When the drugs arrive at the hospital, the medical staff places the tagged vials into the Cubixx. The cabinet's reader sends each tag ID to the hospital's inventory system, and ASD gets a confirmation of receipt. Whenever a vial is taken from the Cubixx, the reader sends another message to the inventory system, removing it from inventory. Once the inventory of a specific drug falls to a predetermined level, ASD receives an automatic order for more vials. Throughout the pilot, ASD calls the hospital to confirm this order as adouble check. In the future, however, Richards hopes to eliminate this step.

If the system is widely deployed, ASD will provide the RFID-enabled Cubixx units to each participating hospital and install the system onsite. In addition to paying for drugs as they use them, the hospitals will also pay a small premium, says Richards, to help ASD cover the cost of the new system.
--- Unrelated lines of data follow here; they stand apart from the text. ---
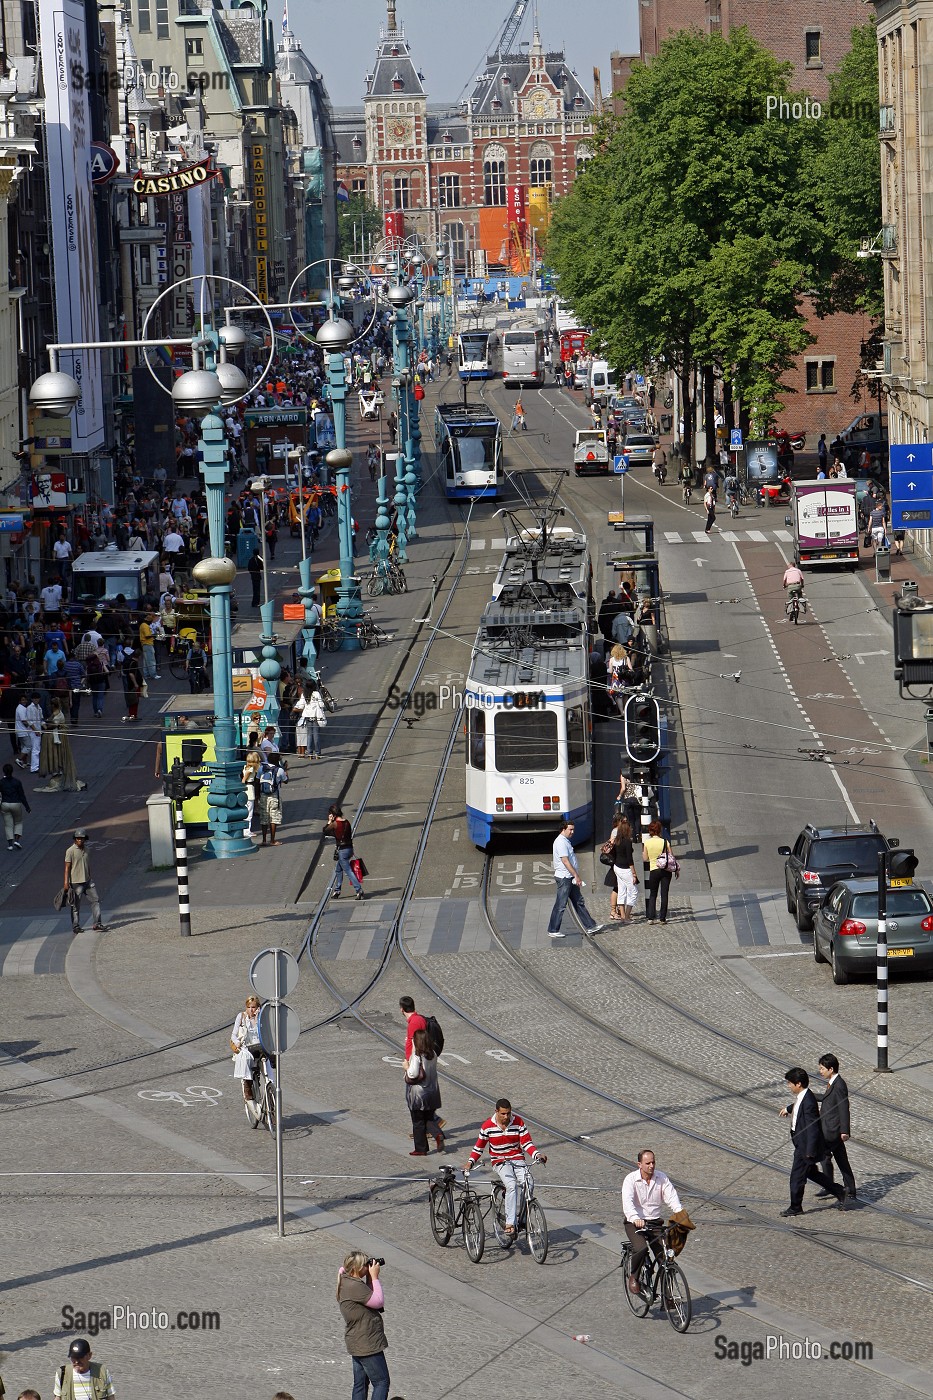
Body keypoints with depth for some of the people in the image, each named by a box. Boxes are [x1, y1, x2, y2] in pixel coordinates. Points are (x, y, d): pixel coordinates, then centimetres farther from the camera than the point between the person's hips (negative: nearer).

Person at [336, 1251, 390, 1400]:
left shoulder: (348, 1282, 8)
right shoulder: (354, 1286, -23)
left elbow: (370, 1297, 16)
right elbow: (378, 1302, -20)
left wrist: (370, 1278, 5)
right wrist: (374, 1277, -13)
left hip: (358, 1345, 10)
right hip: (367, 1346, -10)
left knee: (361, 1384, 15)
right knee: (382, 1382, -5)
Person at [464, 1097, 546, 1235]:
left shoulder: (518, 1122, -2)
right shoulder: (488, 1126, -3)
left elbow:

"The system provides value to the hospitals because it frees its working capital," Richards says. This ensures that each hospital has as much of the specialty drugs that it needs. He claims that other drug distributors also sell specialty drugs on a consignment basis, but that because they don't have RFID tags or a similar way to monitor inventory levels, representatives must travel to each hospital and make a physical check of the inventory each week. He also notes that this pilot and likely rollout are being done solely by ASD Heathcare, rather than its parent company, AmerisourceBergen. However, he says, AmerisourceBergen does have an RFID task force and is looking at how it might use the technology in its drug-distribution operations.